Mr. Dorton looks for his favorite newspaper. Sally has hidden it from him, he guesses, shredded each page into the upstairs bathroom garbage can. With great care, she would have crumpled the accounts detailing the torrent of tears that their local representative in parliament, a man both of them had voted for, had unleashed at a press conference. From now on, the lawmaker intoned, he would be voting with his conscience. But what does that mean? the gaggle of reporters had shouted.

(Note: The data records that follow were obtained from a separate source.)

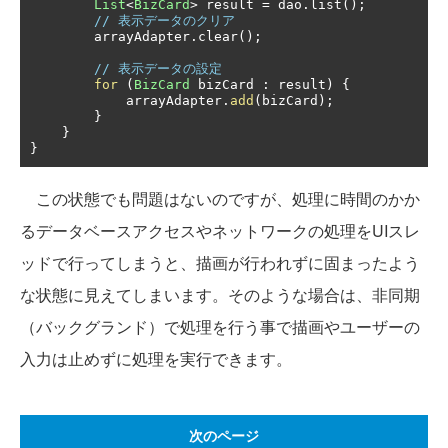
List
<
BizCard
>
 result 
=
 dao
.
list
();
// 表示データのクリア
        arrayAdapter
.
clear
();
// 表示データの設定
for
(
BizCard
 bizCard 
:
 result
)
{
            arrayAdapter
.
add
(
bizCard
);
}
}
}
この状態でも問題はないのですが、処理に時間のかか
るデータベースアクセスやネットワークの処理をUIスレ
ッドで行ってしまうと、描画が行われずに固まったよう
な状態に見えてしまいます。そのような場合は、非同期
（バックグランド）で処理を行う事で描画やユーザーの
入力は止めずに処理を実行できます。
次のページ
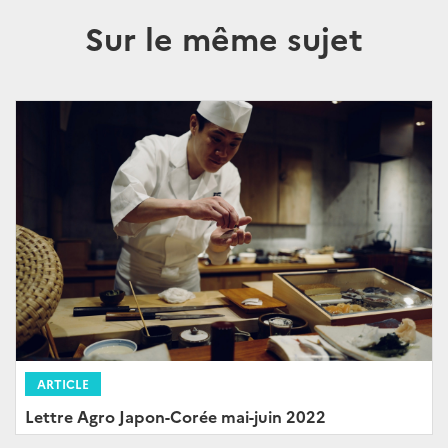
Sur le même sujet
ARTICLE
Lettre Agro Japon-Corée mai-juin 2022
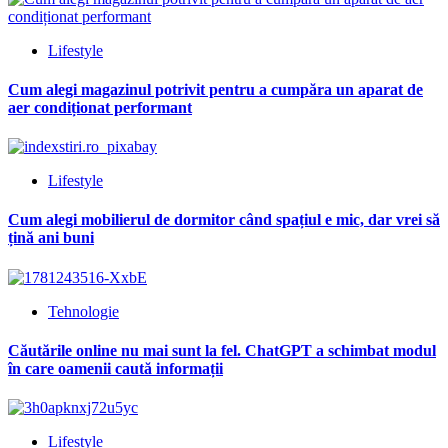
Lifestyle
Cum alegi magazinul potrivit pentru a cumpăra un aparat de
aer condiționat performant
Lifestyle
Cum alegi mobilierul de dormitor când spațiul e mic, dar vrei să
țină ani buni
Tehnologie
Căutările online nu mai sunt la fel. ChatGPT a schimbat modul
în care oamenii caută informații
Lifestyle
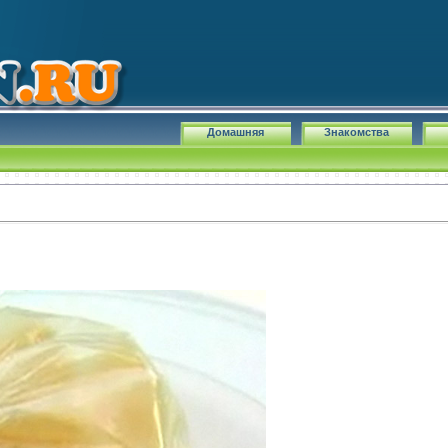
Домашняя
Знакомства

Yes, Dorton’s own man in parliament is now a Coyote. Mr. Dorton subscribes to more papers than his wife is able to destroy.
Why hasn’t Benjamin called? What kind of son is he? Mr. Dorton sits by the phone in his living room and smokes one cigarette and then another, considering with each inhale whether he put too much emphasis on his youngest son being well scrubbed on routine and commitment, on all of the simple truths that he was sure would add up to success and dignity but now seemed to be thrown back at him in disregard by the boy’s disagreeable absence. The phone stays silent. What did Daniel see over there? A third cigarette, and an ache pops into Mr. Dorton’s chest and loops the lining around his heart into sharp little knots. Mr. Dorton unscrews the small plastic bottle he keeps in the front pocket of his cardigan and places a small tablet of aspirin on the edge of his tongue.
I wish I knew Benny’s life better
, Mr. Dorton thinks,
so as to have an idea of where he might go.
“Enough, dear,” says Sally. She sits beside Mr. Dorton, hands folded on her lap.
“He’ll call tonight,” he tells her. Two more hours and a half a pack of cigarettes pass. Outside, the hard thunder hurls itself against the windows. The rain slams itself against the glass, sharp and cold. His silence takes forever.